A new school year begins Tuesday in several metro Atlanta school districts.
With it come the annual headaches of more traffic, rousting children out of bed and helping the kids with last-minute homework assignments.
The new school year also comes with changes. Here are some new things happening in some schools throughout the region and across the state:
New leaders
The Decatur and DeKalb school systems have new superintendents this year. Gyimah Whitaker comes to Decatur from Fulton County, where she was the deputy chief academic officer. In DeKalb County, Devon Horton is the new superintendent. He was superintendent of the Evanston/Skokie School District 65 just outside of Chicago. In Clayton County, the school board this summer removed the interim title from its superintendent, Anthony Smith.
New schools
Atlanta Public Schools is opening a new school, as well as a remodeled one.
Virginia-Highland Elementary, a new school for pre-K through fifth graders, will open Tuesday in the former Inman Middle School building. The decision to rezone 850 students from different elementary schools to relieve overcrowding was met with opposition last year.
Credit: undefined
Credit: undefined
The district has also remodeled Benteen Elementary School, which moved to a temporary location last school year. Students will return to a refurbished building on Cassanova Street in southeast Atlanta. APS says Benteen’s renovation includes a new security vestibule at the front entrance of the building.
New school features
Another APS elementary school, Bolton Academy, will get a new media center this year.

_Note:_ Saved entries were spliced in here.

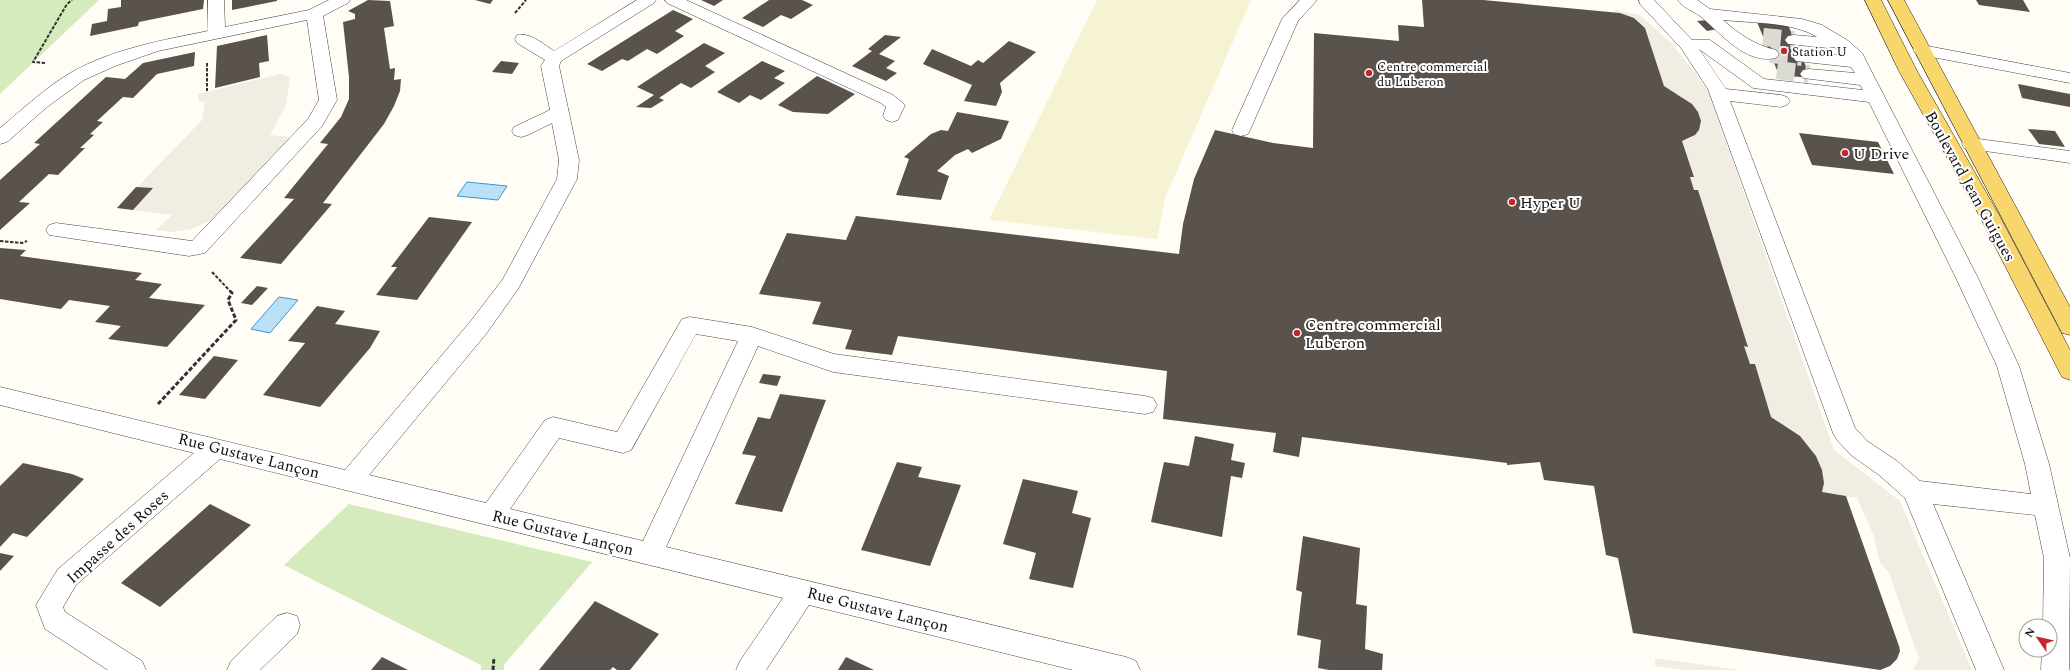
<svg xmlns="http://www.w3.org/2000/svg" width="2070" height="670" font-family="Spectral,serif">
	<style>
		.farmland { fill: #f6f3d4 }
		.green { fill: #d5ebbd }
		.plaza { fill: #f1ede2 }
		.water { fill: #b9e0f7; stroke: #3f96cf }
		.building { fill: #5a524d }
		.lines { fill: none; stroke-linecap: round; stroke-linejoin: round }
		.minor-tunnel { stroke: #dbdad3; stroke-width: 18; stroke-dasharray: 18 10; stroke-linecap: butt }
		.minor-casing { stroke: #444; stroke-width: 1 }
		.major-casing { stroke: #222; stroke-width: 1 }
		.path-far1 { stroke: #333; stroke-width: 2; stroke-dasharray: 3.5 1.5; stroke-linecap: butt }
		.path { stroke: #333; stroke-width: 3; stroke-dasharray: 4.5 2; stroke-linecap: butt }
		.minor { fill: #fff; fill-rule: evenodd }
		.major { fill: #f9d66b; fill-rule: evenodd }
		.poi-dot { fill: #c4262e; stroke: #fff; stroke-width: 1.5 }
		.labels { text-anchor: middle; stroke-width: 4; stroke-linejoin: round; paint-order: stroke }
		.far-poi-label { font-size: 13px; fill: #111; stroke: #fff; text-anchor: start }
		.poi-label { font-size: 16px; fill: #111; stroke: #fff; text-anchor: start }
		.street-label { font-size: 16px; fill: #111; stroke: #fff }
	</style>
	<rect width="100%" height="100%" fill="#fffdf5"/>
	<polygon class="farmland" points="1097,0 1251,0 1165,198 1157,239 989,220"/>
	<g class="green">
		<polygon points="0,0 99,0 0,94"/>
		<polygon points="349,504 592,562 504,665 504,670 481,670 481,665 284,565"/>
	</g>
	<g class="plaza">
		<polygon points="1615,10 1640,15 1671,43 1696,74 1709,93 1834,450 1900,501 1972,670 1913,670 1919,659 1889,573 1880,563 1874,536 1857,498 1822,492 1824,483 1822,470 1816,456 1800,436 1771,417 1755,364 1750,364 1744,346 1698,190 1694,190 1690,177 1694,177 1682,141 1691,138 1699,130 1701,121 1698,112 1684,98 1664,86 1647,33 1643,25 1634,18 1614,12"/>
		<polygon points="280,74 290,77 286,105 270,135 290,137 216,218 192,229 172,232 156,230 172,215 117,208 202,120 205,102 198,101 198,94"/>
		<polygon points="1655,658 1740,670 1685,670 1655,666"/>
	</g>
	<g class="water">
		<polygon points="467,182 507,186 498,200 457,196"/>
		<polygon points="279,297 298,300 270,333 251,329"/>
	</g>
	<g class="building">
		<polygon points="121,0 204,0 203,9 139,22 138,26 90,36 92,24 107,21 108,9 121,7"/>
		<polygon points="232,0 277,0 277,1 232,10"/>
		<polygon points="368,0 390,1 394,26 384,28 390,69 395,68 394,80 401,79 400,91 394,106 384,124 323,203 332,204 281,264 240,258 294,199 284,198 328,144 320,143 341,117 349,99 349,77 343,22 355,19 355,14 348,11"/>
		<polygon points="475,0 493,0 490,4"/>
		<polygon points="701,0 723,0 714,6"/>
		<polygon points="769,0 802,0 813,5 791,19 781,15 763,27 742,18"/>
		<polygon points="1422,0 1483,0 1620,13 1634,18 1645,28 1664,86 1692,104 1698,112 1701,121 1699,130 1695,135 1682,141 1694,177 1690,177 1694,190 1698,190 1748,347 1744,346 1750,364 1755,364 1771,417 1800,436 1816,456 1822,470 1824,483 1822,492 1846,496 1899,646 1900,651 1897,659 1890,666 1880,670 1633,633 1618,558 1606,555 1594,486 1544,480 1540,462 1507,465 1507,463 1302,437 1299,457 1273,452 1276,433 1163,419 1167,371 898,336 892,355 845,349 852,330 812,324 821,302 759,294 787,233 846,240 856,216 1179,254 1183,224 1194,179 1215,130 1273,143 1313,148 1314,33 1399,41 1398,25 1424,27"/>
		<polygon points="1976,0 2023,0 2030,12 1979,5"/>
		<polygon points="673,10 693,19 675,31 684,36 657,54 647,49 628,61 622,59 602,71 587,64"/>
		<polygon points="1708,20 1718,29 1707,31 1697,21"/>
		<polygon points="1757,22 1788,25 1811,78 1779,75"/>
		<polygon points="267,35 269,61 259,63 260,77 215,88 217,46"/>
		<polygon points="885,35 901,37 879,54 895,61 886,68 897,73 886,81 852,66 872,51 868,49"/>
		<polygon points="1009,41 1036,52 1000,83 1002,92 996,106 964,101 972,85 923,64 932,49 971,66 978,60 983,63"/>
		<polygon points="704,43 725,53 705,66 715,72 691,88 681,83 659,98 664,100 651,108 636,107 654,95 637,87"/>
		<polygon points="195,52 194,66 157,74 133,98 123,97 97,121 103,122 90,134 94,135 80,148 85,148 58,175 49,174 19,202 30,203 0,230 0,180 40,144 34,143 106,77 125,79 143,63"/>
		<polygon points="501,61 519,63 512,74 492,72"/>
		<polygon points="762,61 785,71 774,78 785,83 761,100 750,95 739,103 717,92"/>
		<polygon points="817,76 855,94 828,114 793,112 778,105"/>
		<polygon points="2018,84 2070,94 2070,107 2022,98"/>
		<polygon points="957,112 1009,121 1001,139 972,153 968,149 955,155 937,171 949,176 941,200 896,195 909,159 904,157 931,134 941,130 948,131"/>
		<polygon points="2028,129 2055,131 2065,147 2039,144"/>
		<polygon points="1799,133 1878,142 1894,174 1812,165"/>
		<polygon points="136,187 153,188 133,210 117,208"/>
		<polygon points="429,217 472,222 417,300 376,295 397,267 391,267"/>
		<polygon points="0,248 26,250 20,256 142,273 135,280 162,284 149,298 205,305 167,347 108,339 121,326 95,322 110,306 69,300 61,309 0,299"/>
		<polygon points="257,286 268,288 252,305 241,303"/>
		<polygon points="317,306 345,311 335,324 380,331 370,348 320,407 263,395 305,343 288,341"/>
		<polygon points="214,356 238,360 205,399 179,395"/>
		<polygon points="763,374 781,376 777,386 759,383"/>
		<polygon points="780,394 826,400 782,512 735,504 756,456 742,454 758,417 770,419"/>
		<polygon points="1195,436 1234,444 1231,460 1245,463 1242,478 1231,476 1222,537 1151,522 1164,462 1189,466"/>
		<polygon points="897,462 922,467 918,477 961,485 930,566 861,550"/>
		<polygon points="23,463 72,474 84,479 27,537 13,533 0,547 0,486"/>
		<polygon points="1023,479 1078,491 1072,513 1091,518 1073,588 1029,579 1036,553 1003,544"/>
		<polygon points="210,504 251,525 160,607 121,583"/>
		<polygon points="1303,536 1360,548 1356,604 1367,606 1365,649 1383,654 1382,670 1329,670 1318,668 1321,640 1297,635 1302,592 1296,590"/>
		<polygon points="0,553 14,556 0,571"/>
		<polygon points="595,601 659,634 630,670 617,670 613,667 610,670 539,670"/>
		<polygon points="382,657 408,670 371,670"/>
		<polygon points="846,657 874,670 838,670"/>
	</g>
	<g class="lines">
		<g class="minor-tunnel">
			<polyline points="1763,37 1794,40"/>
			<polyline points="1770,54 1802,57"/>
			<polyline points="1777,70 1809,74"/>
		</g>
		<g class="minor-casing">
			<g id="minor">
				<path d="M208,0H224L225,27L309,10L329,0H350L348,3L323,16L337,100L322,126L205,253L189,256L49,235L46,230L49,225L56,223L192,241L308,119L319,100L307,20L158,51L115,66L84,80L47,107L7,142L0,144V128C23,109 46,87 72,72C113,49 163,40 208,31Z"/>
				<path d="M637,0H656L654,3L561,61L559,66L579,160L577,179L518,289L486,334L369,475L486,503L545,420L553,417L617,432L682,319L690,317L752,327L834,354L1145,396L1153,398L1157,405L1153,412L1145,414L833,372L758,346L666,547L1126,657L1136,661L1140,670H1073L809,605L766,670H736L740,661L783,598L220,459L76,585L63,607L65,612L142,661L146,670H108L45,629L36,605L58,569L194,453L0,405V387L345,470L470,322L503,279L557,179L559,160L552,123L528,135L521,137L514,135L512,131L514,127L550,110L541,66L545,60L517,43L515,39L517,35C530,32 543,44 554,51ZM696,334L738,341L643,541L510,509L559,438L623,453L631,450Z"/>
				<polygon points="665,0 686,0 893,95 905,105 898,120 892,122 886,120 883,116 886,107 881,103 667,3"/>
				<polygon points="1300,0 1317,0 1298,21 1250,130 1248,134 1241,136 1234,134 1232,130 1282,19"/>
				<path d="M1639,0H1654L1692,40H1710L1764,79L1863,90L1860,85L1803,78L1800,74L1803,70L1809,69L1855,73L1851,67L1796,61L1793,57L1796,53L1802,52L1846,56L1834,47L1828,48L1788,44L1785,40L1788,36L1794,35L1817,37C1793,22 1752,23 1723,20C1740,35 1755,45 1776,50L1779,54L1776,58C1745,65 1721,33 1700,16C1693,11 1683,8 1678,0H1697L1710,9L1802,19L1822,25L1847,40L1862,53L1978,278L2019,366L2049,464L2070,558L2069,670H2041L2042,650H2050V626H2043L2044,558L2035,515L1933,504L2004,670H1976L1905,498L1879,475L1851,455L1837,440L1833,433L1708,89L1681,48L1640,4ZM1699,49L1753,88L1869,102L1956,278L1997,366L2025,464L2031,494L1920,481L1897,461L1867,441L1855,428L1730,101L1781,107L1787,105L1790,101L1787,97L1781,95L1726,89Z"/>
				<polygon points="1922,45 2070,73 2070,83 1916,54 1913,50 1916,46"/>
				<polygon points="1971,138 2070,151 2070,163 1964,148 1962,144 1964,140"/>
				<polygon points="287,613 297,616 300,625 297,634 260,670 227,670 231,661 277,616"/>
			</g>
		</g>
		<g class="major-casing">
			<g id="major">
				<polygon points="1865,0 1881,0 1917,71 1999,215 2070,350 2070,380 2062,377 1979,215 1899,71"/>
				<polygon points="1888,0 1904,0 2070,307 2070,335 2062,333 2059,327"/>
			</g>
		</g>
		<g class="path-far1">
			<polyline points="515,13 526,0"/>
			<polyline points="45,63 33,62 67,4 72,0"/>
			<polyline points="207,63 207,91"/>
			<polyline points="0,241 22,243 27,241"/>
			<polyline points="212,272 231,292"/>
		</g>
		<g class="path">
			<polyline points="158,404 236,320 228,300 232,293 230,291"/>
			<polyline points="493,670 494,657"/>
		</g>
		<use href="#minor" class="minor"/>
		<use href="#major" class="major"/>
	</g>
	<g class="poi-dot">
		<circle cx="1784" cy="51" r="4"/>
		<circle cx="1369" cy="73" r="4"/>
		<circle cx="1845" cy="153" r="4"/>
		<circle cx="1512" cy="202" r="4"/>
		<circle cx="1297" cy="333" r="4"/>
	</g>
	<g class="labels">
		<g class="far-poi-label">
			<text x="1792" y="56">Station U</text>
			<text x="1377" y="71">Centre commercial<tspan x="1377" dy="15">du Luberon</tspan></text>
		</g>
		<g class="poi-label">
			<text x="1853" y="159">U Drive</text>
			<text x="1520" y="208">Hyper U</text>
			<text x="1305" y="330">Centre commercial<tspan x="1305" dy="18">Luberon</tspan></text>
		</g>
		<g class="street-label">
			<text transform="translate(1971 186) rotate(61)" y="6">Boulevard Jean Guigues</text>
			<text transform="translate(249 455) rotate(14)" y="6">Rue Gustave Lançon</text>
			<text transform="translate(563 532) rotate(14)" y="6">Rue Gustave Lançon</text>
			<text transform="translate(117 536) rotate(-42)" y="6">Impasse des Roses</text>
			<text transform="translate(878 609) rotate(14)" y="6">Rue Gustave Lançon</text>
		</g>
	</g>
	<g transform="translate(2038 638) rotate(304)"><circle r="19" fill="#ffffff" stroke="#a0a0a0"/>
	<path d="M0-3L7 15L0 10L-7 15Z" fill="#c4262e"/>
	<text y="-6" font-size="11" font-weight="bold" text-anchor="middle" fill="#111111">N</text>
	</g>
</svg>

Elementary school gymnasiums at Henry County schools will, for the first time, have air conditioning. The district completed the project to install HVAC systems in the district’s 28 elementary buildings at the end of the last school year. Prior to the installation, the district used large fans to cool the gyms, which parents for years said was insufficient.
New security measures
Staff at all Gwinnett County schools are equipped with new badges that allow them to call for help from anywhere on their campus. Most of the time, teachers or other staff will use the Centegix CrisisAlert system to report a medical incident or call for an administrator to intervene when needed. In extreme instances, staff can use the badge to trigger an immediate lockdown and call for authorities.
Henry County schools have switched to one-point entries and will have security monitoring on all other doors, including detection of any doors left open, said Superintendent Mary Elizabeth Davis.
Fulton County is rolling out technology called “Checkmate,” which is aimed at making it safer and easier to sign into school buildings.
New laws
The Georgia Legislature passed several new bills this year that became law that will impact public school classrooms this fall. House Bill 147 doubles down on safety drills in schools, requiring that administrators participate and that the state be alerted that the drills were held. It also encourages qualified teachers to obtain anti-gang training and requires that the drills focus on “intruder alert” situations. House Bill 340 ensures teachers have free time to plan their lessons during the school day, time that also could be used to study safety plans.
A new focus on literacy
Credit: Martha Dalton
Credit: Martha Dalton
State lawmakers earlier this year passed the Georgia Early Literacy Act, which calls for “high-quality” instructional materials aligned to the “science of reading,” which it defines as research that identifies “evidence-based” approaches. They passed another bill to create a council that will review existing literacy programs, hiring experts. Several school districts are already working on efforts to improve student performance. Fulton County requires all elementary school teachers to undergo a two-year training program aimed at improving literacy instruction. More than 800 DeKalb teachers are enrolled in a similar program.
What isn’t so new?
Gwinnett County’s Harmony Elementary School is celebrating its 100th year of operation.
The school in Buford is named for the Harmony community and opened in 1923 with two teachers and two classrooms, according to a historical summary on the school website. Eighty students across seven grades were enrolled, but only 52 actually showed up. Teachers had to work without many resources — a ledger from that first year lists equipment as desks and “not sufficient amount of blackboard.” They also had no maps, charts, globes, pictures, library or reference dictionary.
Things have changed there over the years. The school had more than 600 students last school year.